- Passage for review
################
A Guide to Writing Poetry & Haiku
Part One: What Is a Poem?
A poem is language arranged with deliberate attention to sound, rhythm, image, and emotion. Unlike prose, poetry earns every word — nothing is accidental. A poem can tell a story, capture a feeling, describe an image, or ask a question. What makes it a poem is that the how of the language matters just as much as the what.
Part Two: The Core Elements of Poetry
1. Line & Line Break
The line is the fundamental unit of poetry. Unlike prose, the poet controls where each line ends. This is called a line break, and it's one of the most powerful tools you have.
A line break can:
- Create emphasis on the last word of a line (or the first word of the next)
- Introduce ambiguity or surprise
- Control pacing and breath
Example:
I have eaten
the plums
that were in
the icebox
— William Carlos Williams
Each break is deliberate. "I have eaten" is its own admission before the object is revealed.
2. Imagery
Imagery means language that appeals to the senses — sight, sound, smell, taste, touch. Strong poems show, they don't just tell.
################
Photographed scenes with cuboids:

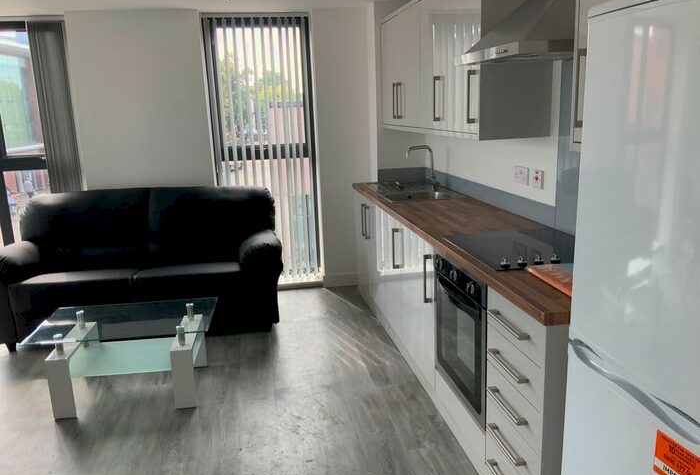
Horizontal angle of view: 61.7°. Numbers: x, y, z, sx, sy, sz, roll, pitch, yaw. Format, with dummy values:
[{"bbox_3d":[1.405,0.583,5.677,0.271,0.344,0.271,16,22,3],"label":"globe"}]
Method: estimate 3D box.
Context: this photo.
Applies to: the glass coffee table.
[{"bbox_3d":[-1.197,0.650,3.240,0.905,0.435,0.555,-3,13,-6],"label":"glass coffee table"}]

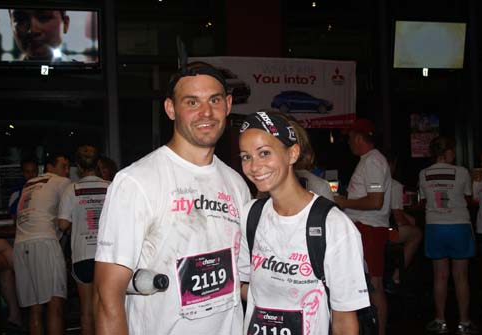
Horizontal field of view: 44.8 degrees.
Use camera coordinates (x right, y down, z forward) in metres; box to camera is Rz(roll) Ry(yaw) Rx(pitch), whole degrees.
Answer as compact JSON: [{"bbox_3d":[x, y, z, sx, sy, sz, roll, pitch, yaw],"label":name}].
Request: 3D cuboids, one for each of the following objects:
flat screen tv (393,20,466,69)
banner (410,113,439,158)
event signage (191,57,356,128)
[{"bbox_3d":[2.485,-1.595,7.700,1.090,0.680,0.100,-2,14,-15],"label":"flat screen tv"},{"bbox_3d":[2.450,-0.427,7.800,0.460,0.610,0.020,-2,0,-14],"label":"banner"},{"bbox_3d":[0.369,-0.918,7.300,2.240,0.870,0.030,-2,0,-14],"label":"event signage"}]

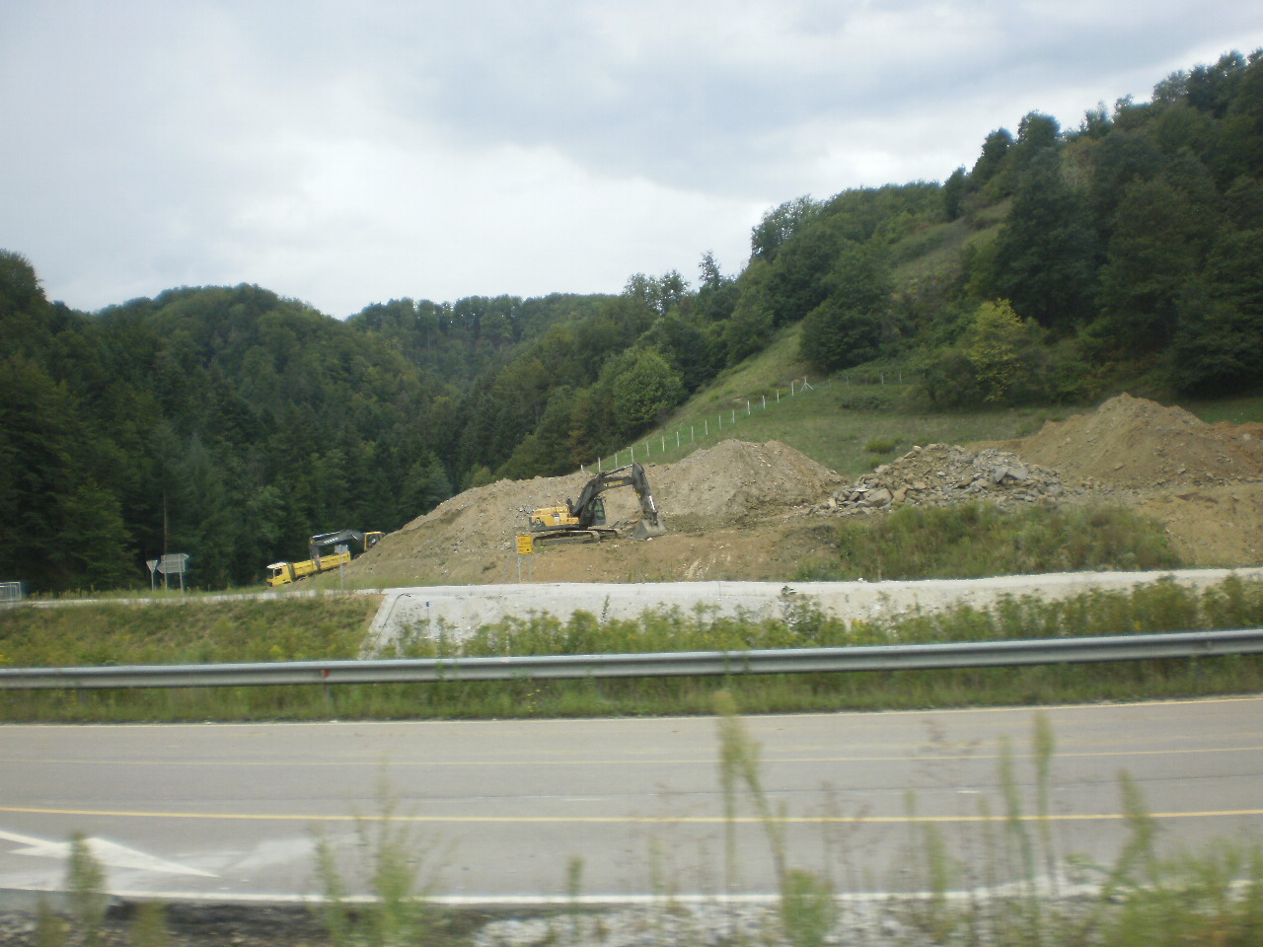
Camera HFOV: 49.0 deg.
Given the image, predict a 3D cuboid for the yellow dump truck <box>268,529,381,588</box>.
[{"bbox_3d":[-35.145,10.655,151.642,8.900,3.100,2.500,-13,4,-25],"label":"yellow dump truck"}]

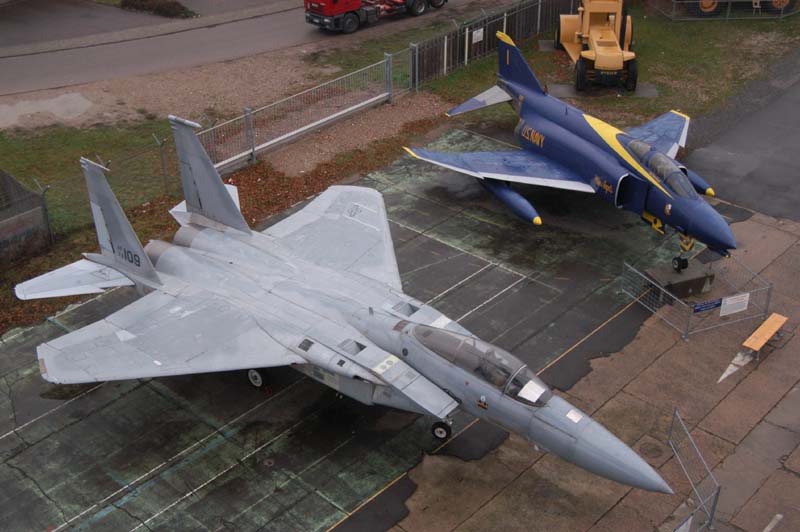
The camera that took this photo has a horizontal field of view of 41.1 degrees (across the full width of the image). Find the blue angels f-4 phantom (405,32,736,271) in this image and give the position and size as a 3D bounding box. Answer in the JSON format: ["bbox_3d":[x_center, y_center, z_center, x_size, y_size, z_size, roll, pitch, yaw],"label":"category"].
[{"bbox_3d":[7.054,-4.407,38.669,11.710,5.050,17.500,-10,25,-16],"label":"blue angels f-4 phantom"}]

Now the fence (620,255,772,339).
[{"bbox_3d":[9.283,0.749,33.516,3.400,1.100,2.950,-11,32,-15],"label":"fence"}]

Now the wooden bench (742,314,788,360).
[{"bbox_3d":[10.845,2.148,31.645,0.460,0.490,2.170,23,39,36],"label":"wooden bench"}]

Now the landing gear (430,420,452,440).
[{"bbox_3d":[1.117,4.363,28.353,0.600,0.620,0.300,21,38,34],"label":"landing gear"}]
################
- What is expected
In the poetry guide, explain what the line break after "I have eaten" achieves in the William Carlos Williams example, in one to three sentences.

- Answer space
The break lets "I have eaten" stand as its own admission before the reader learns what was eaten. The plums come only on the next line, so the break is deliberate. This matches the guide's point that a line break can put emphasis on the last word of a line or the first word of the next.